> Trecho:
# # # # # # #
O Coletivo Bereia também conclui que as referências institucionais utilizadas pela SENAR/SENAH são imprecisas e que sua profusão pode induzir a erro, pois não é uma instituição governamental, não tem status diplomático, não possui relacionamentos institucionais de subordinação ou coordenação, nem tem autorização oficial para falar em nome da Frente Parlamentar Mista Internacional Humanitária pela Paz Mundial (FREMHPAZ) cujo coordenador é o deputado federal e pastor Fausto Pinato (PP-SP), advogado integrante da bancada evangélica.
A reportagem do Bereia entrou em contato no dia 08/07 com o religioso, que respondeu positivamente ao contato. Amilton Gomes alegou que somente poderia responder à entrevista com anuência de seus advogados. As perguntas sobre as inconsistências do perfil religioso e sobre a suposta intermediação de Gomes na compra de vacinas pelo governo federal foram enviadas no início da noite do mesmo dia, mas até o fechamento desta matéria, não houve resposta. No site oficial da SENAH, há um comunicado que chama as denúncias de envolvimento no esquema fraudulento de compra de vacinas de “fatos totalmente inverídicos e distorcidos da realidade”. A íntegra da nota está reproduzida abaixo:
Íntegra da Nota publicada pela SENAH (Foto: Reprodução/Portal Senah)
A CPI da Covid agendou a oitiva do reverendo Amilton Gomes de Paula para a quarta-feira, 14 de Julho de 2021. O requerimento de convocação o arrolou como testemunha (nº 1065/2021). Porém, em 12 de julho, Gomes apresentou atestado médico para não depor à Comissão no dia agendado.
# # # # # # #
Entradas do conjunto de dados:

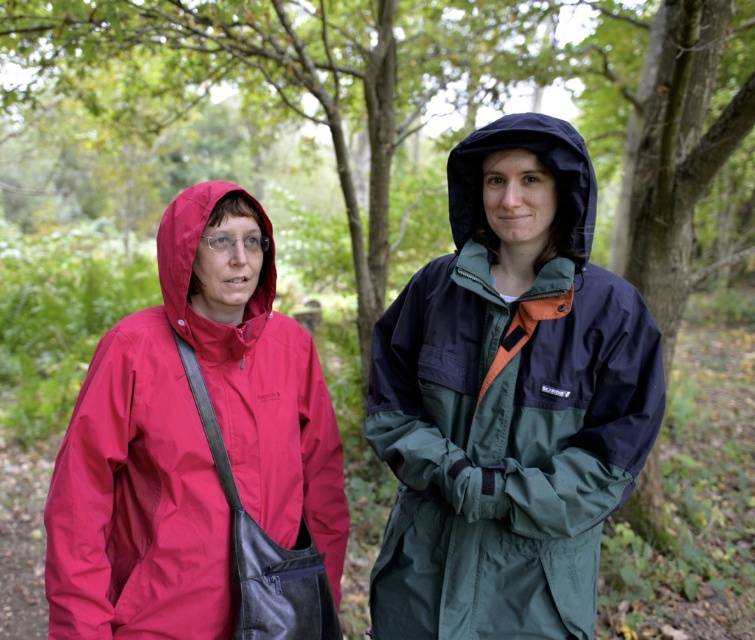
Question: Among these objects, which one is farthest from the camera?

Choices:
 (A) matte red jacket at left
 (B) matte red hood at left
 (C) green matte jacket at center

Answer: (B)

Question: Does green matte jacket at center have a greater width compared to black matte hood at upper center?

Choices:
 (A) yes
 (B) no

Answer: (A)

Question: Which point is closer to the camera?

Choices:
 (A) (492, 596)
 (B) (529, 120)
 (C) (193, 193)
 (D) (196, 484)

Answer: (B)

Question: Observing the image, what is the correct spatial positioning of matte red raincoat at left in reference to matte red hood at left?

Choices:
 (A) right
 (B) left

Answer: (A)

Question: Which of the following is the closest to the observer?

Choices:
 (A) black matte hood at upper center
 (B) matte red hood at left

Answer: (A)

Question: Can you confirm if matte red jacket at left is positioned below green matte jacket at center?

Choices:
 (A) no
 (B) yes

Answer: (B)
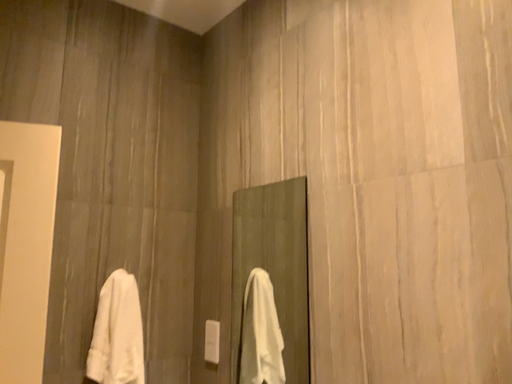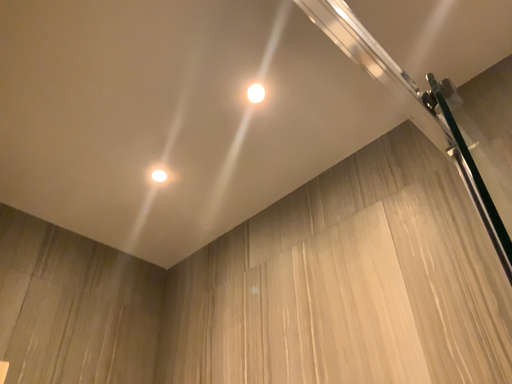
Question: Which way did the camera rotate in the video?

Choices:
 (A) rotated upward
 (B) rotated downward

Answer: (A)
# # # # # # #
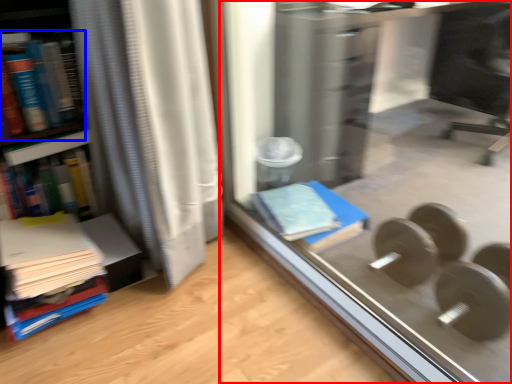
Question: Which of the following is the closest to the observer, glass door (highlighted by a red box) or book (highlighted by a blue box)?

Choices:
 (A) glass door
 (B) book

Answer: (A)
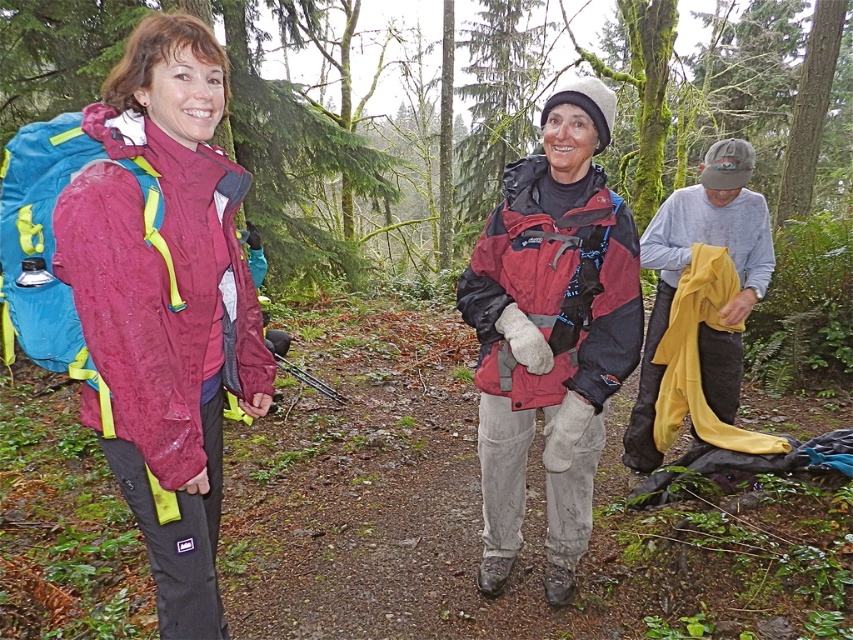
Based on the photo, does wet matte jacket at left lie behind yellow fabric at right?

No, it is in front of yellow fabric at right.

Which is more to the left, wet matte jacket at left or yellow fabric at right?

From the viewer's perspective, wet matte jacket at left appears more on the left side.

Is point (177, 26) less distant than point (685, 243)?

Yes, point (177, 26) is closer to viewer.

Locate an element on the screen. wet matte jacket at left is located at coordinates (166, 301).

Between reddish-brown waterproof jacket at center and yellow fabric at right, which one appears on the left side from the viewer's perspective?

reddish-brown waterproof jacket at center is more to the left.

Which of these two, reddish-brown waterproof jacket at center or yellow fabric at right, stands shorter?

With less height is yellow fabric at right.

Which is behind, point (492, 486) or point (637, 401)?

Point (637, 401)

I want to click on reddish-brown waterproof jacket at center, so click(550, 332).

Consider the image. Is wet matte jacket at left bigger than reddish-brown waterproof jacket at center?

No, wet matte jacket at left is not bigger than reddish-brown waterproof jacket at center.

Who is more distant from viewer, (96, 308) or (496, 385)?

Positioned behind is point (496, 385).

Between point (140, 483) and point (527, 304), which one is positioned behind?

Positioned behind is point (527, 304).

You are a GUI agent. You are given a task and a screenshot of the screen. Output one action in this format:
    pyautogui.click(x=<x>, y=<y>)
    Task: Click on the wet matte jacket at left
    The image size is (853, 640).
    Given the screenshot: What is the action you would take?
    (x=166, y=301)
# # # # # # #
> Tarefas a cumprir:
A: Responda com base no trecho:
(i) Quem é o coordenador da FREMHPAZ?
(ii) Em que data a reportagem do Bereia entrou em contato com Amilton Gomes?
(iii) Para que dia a CPI da Covid agendou a oitiva de Amilton Gomes de Paula?
B: Extraia do trecho, sem nenhuma alteração, a parte que vai de "A reportagem do" até "(Foto: Reprodução/Portal Senah)".

> Lista de respostas:
A:
(i) O deputado federal e pastor Fausto Pinato (PP-SP).
(ii) Em 08/07.
(iii) Para a quarta-feira, 14 de julho de 2021.

B:
A reportagem do Bereia entrou em contato no dia 08/07 com o religioso, que respondeu positivamente ao contato. Amilton Gomes alegou que somente poderia responder à entrevista com anuência de seus advogados. As perguntas sobre as inconsistências do perfil religioso e sobre a suposta intermediação de Gomes na compra de vacinas pelo governo federal foram enviadas no início da noite do mesmo dia, mas até o fechamento desta matéria, não houve resposta. No site oficial da SENAH, há um comunicado que chama as denúncias de envolvimento no esquema fraudulento de compra de vacinas de “fatos totalmente inverídicos e distorcidos da realidade”. A íntegra da nota está reproduzida abaixo:
Íntegra da Nota publicada pela SENAH (Foto: Reprodução/Portal Senah)